Supplied passage:
From browser the process looks like the following:

  • file is being uploaded in chunks
  • after last chunk is uploaded, request "MOVE /remote.php" is done which completes with 423 (Locked) response. (I suspect this code making the request)
  • error message is displayed in NextCloud pop-up
  • file remains in NextCloud with .part suffix

When using desktop client to sync the same file server-side logs display the same sequence but the client (probably) does retry for this MOVE request which succeeds.

Steps to reproduce

  1. set up NectCloud like described above
  2. upload 1Gb+ file via browser

Expected behavior

Even large files uploaded successfully.

Solution (?): Locking retried on server side when executing the MOVE request.

Installation method

Official Docker image

Operating system

Debian/Ubuntu

PHP engine version

PHP 8.0

Web server

Nginx

Database engine version

PostgreSQL

Is this bug present after an update or on a fresh install?

Fresh Nextcloud Server install

Are you using the Nextcloud Server Encryption module?

Encryption is Disabled

What user-backends are you using?

  • [ ] Default user-backend (database)

[Camera pose estimation data]
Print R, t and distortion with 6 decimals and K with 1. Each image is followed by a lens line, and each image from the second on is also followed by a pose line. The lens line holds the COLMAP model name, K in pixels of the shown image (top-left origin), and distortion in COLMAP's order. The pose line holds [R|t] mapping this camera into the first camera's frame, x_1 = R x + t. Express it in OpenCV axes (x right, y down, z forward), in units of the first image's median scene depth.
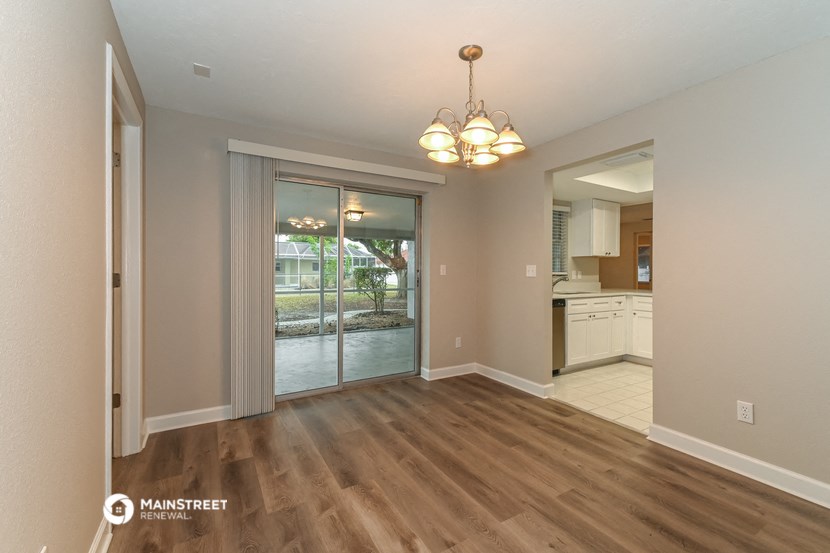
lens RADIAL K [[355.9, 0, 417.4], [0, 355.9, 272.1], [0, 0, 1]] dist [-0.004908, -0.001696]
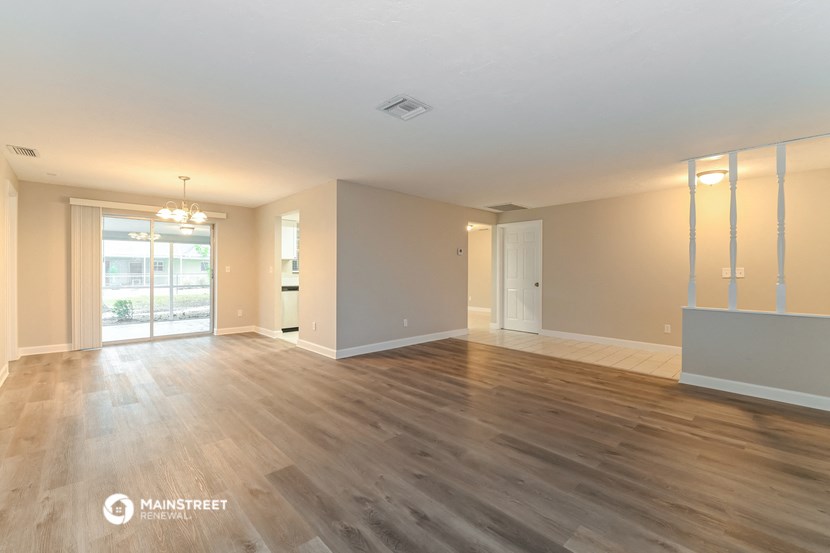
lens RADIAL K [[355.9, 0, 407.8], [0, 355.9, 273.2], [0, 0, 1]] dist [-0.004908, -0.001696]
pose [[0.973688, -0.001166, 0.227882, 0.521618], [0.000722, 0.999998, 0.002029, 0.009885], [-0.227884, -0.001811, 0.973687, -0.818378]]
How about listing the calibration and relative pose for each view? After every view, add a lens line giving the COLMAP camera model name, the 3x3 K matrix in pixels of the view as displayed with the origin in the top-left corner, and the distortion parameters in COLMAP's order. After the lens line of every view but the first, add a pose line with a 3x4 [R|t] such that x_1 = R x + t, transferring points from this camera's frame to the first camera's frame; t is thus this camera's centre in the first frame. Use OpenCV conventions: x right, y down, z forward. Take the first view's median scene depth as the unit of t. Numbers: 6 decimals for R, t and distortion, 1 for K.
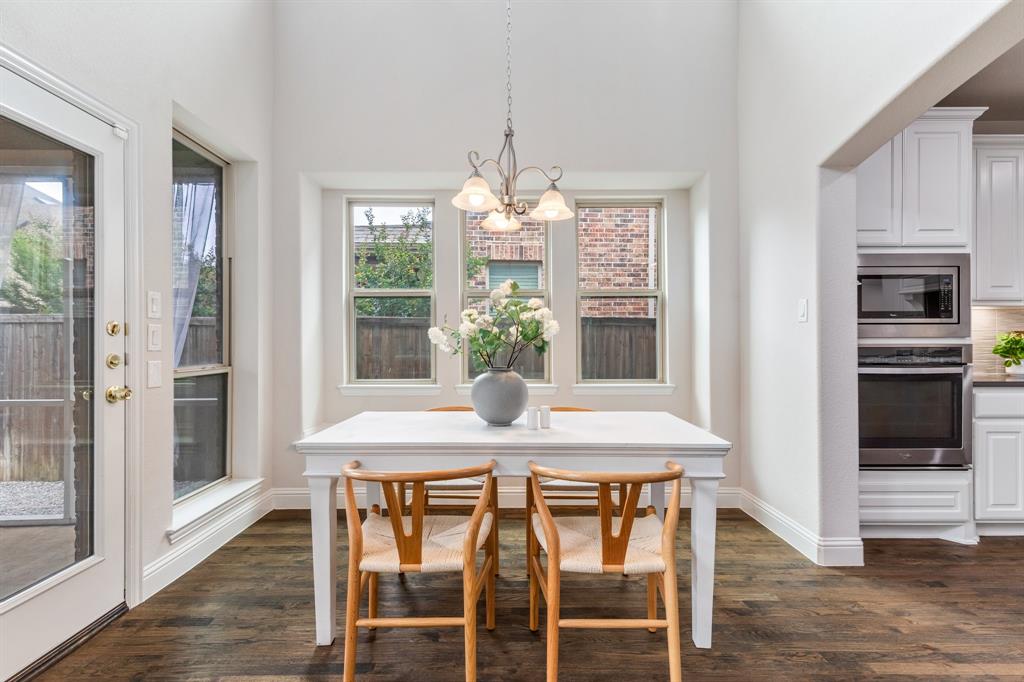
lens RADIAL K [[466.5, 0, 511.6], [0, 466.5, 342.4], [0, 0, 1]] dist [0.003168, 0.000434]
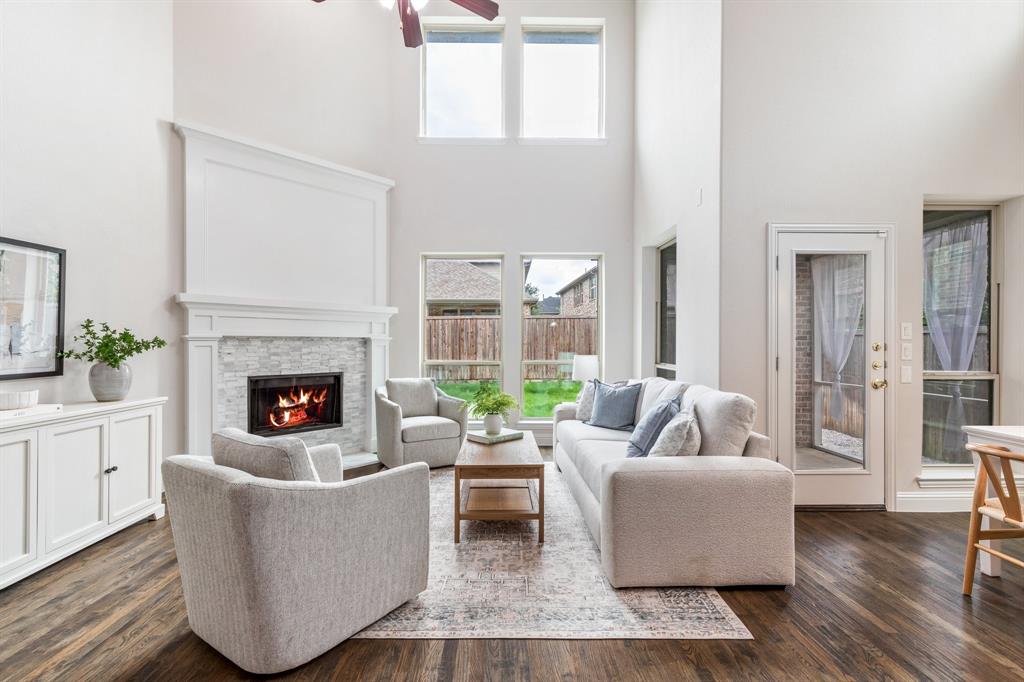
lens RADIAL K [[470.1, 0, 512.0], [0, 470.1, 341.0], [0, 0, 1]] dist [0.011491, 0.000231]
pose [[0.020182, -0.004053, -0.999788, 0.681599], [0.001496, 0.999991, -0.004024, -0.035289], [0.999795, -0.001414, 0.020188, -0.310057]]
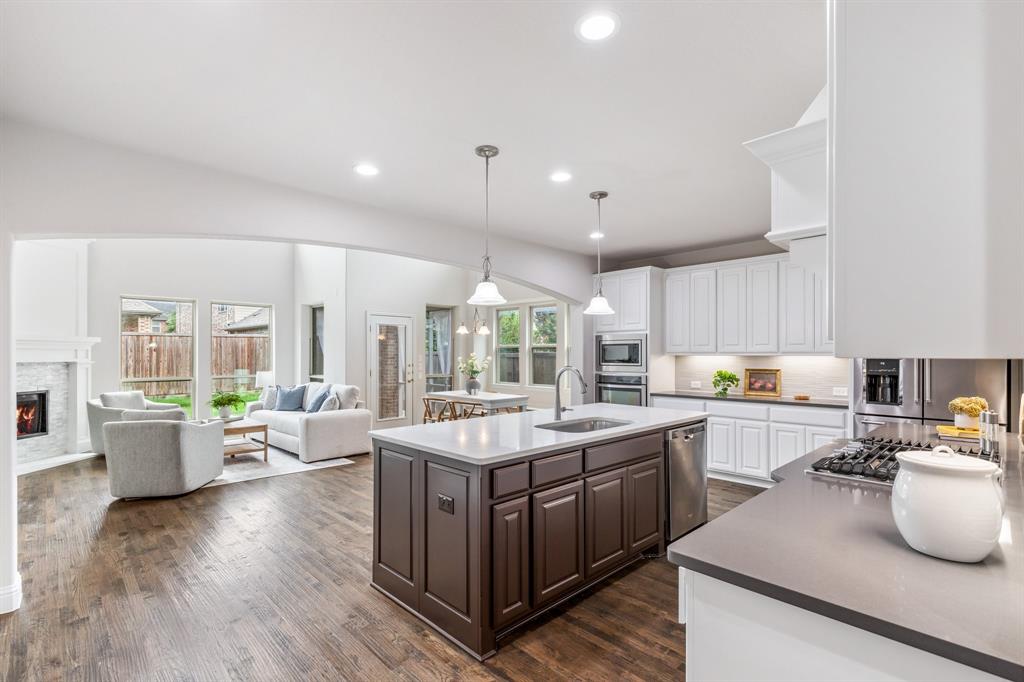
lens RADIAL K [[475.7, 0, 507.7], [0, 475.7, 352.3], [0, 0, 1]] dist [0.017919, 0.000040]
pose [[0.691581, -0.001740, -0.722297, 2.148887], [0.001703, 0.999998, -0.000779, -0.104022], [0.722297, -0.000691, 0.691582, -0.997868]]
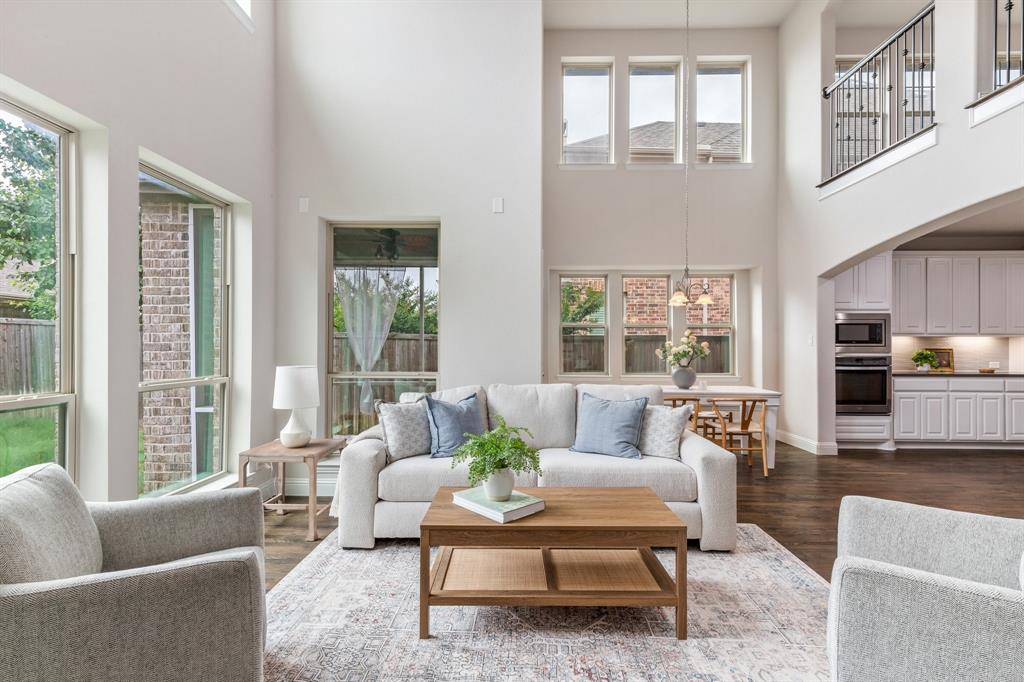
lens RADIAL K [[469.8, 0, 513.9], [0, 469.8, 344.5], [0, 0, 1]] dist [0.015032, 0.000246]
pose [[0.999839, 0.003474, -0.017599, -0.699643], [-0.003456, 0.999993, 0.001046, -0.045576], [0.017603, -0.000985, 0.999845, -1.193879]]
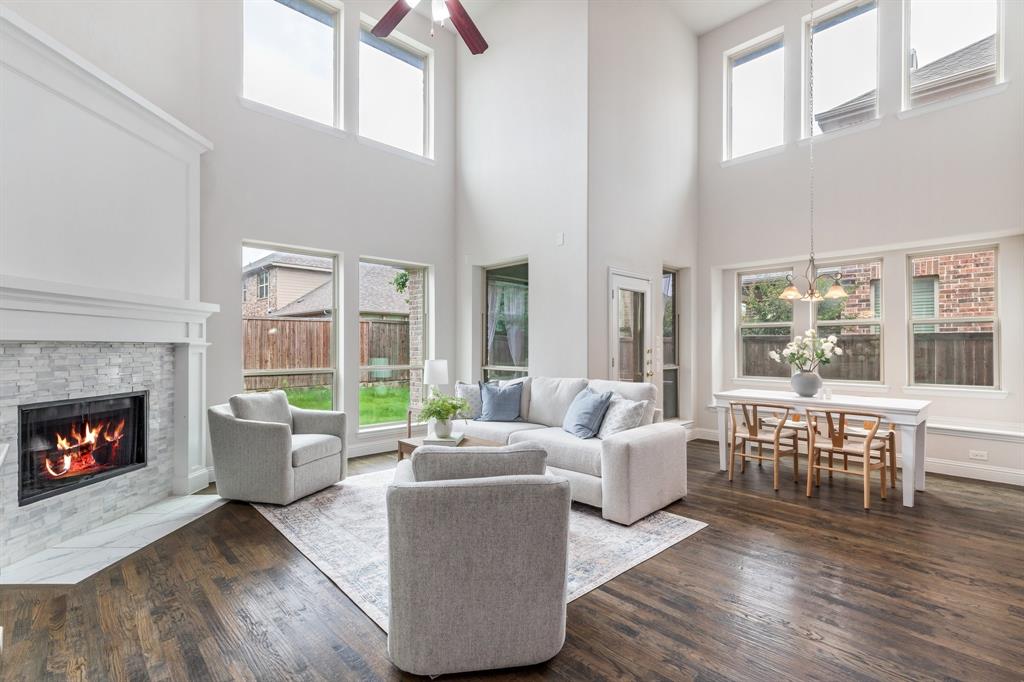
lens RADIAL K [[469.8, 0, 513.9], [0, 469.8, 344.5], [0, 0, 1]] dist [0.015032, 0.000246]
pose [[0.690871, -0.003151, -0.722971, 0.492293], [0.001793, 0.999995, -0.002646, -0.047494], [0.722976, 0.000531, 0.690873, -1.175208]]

Assigned task A:
Translate this sentence from the bug report into Spanish: "From browser the process looks like the following:"
Assigned task B:
Return everything in the bug report from "From browser the" down to "request which succeeds.".
Rely on the bug report alone for every task.

Answer box A:
Desde el navegador, el proceso es el siguiente:

Answer box B:
From browser the process looks like the following:

  • file is being uploaded in chunks
  • after last chunk is uploaded, request "MOVE /remote.php" is done which completes with 423 (Locked) response. (I suspect this code making the request)
  • error message is displayed in NextCloud pop-up
  • file remains in NextCloud with .part suffix

When using desktop client to sync the same file server-side logs display the same sequence but the client (probably) does retry for this MOVE request which succeeds.